◆ **Written task**: Find the string "applicazioni" in the data, then copy every line where it is found.

◆ **Data supplied**:
###
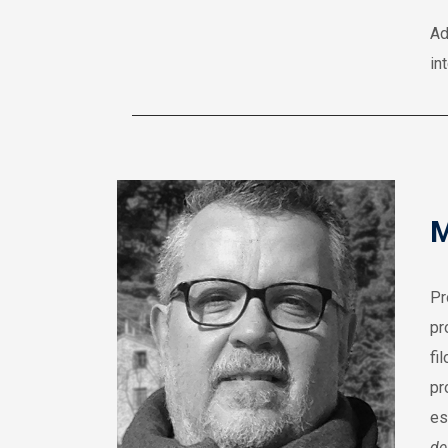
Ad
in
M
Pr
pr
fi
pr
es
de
###
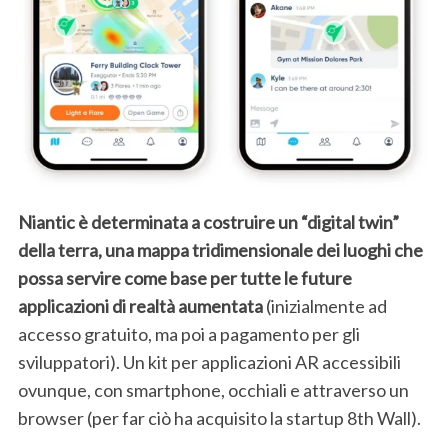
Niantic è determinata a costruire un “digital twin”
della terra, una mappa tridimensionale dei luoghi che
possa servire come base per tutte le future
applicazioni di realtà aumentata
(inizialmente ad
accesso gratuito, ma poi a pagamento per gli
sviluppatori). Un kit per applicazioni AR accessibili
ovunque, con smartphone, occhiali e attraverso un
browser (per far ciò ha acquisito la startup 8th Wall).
###
◆ **Solution to the problem**:
applicazioni di realtà aumentata
sviluppatori). Un kit per applicazioni AR accessibili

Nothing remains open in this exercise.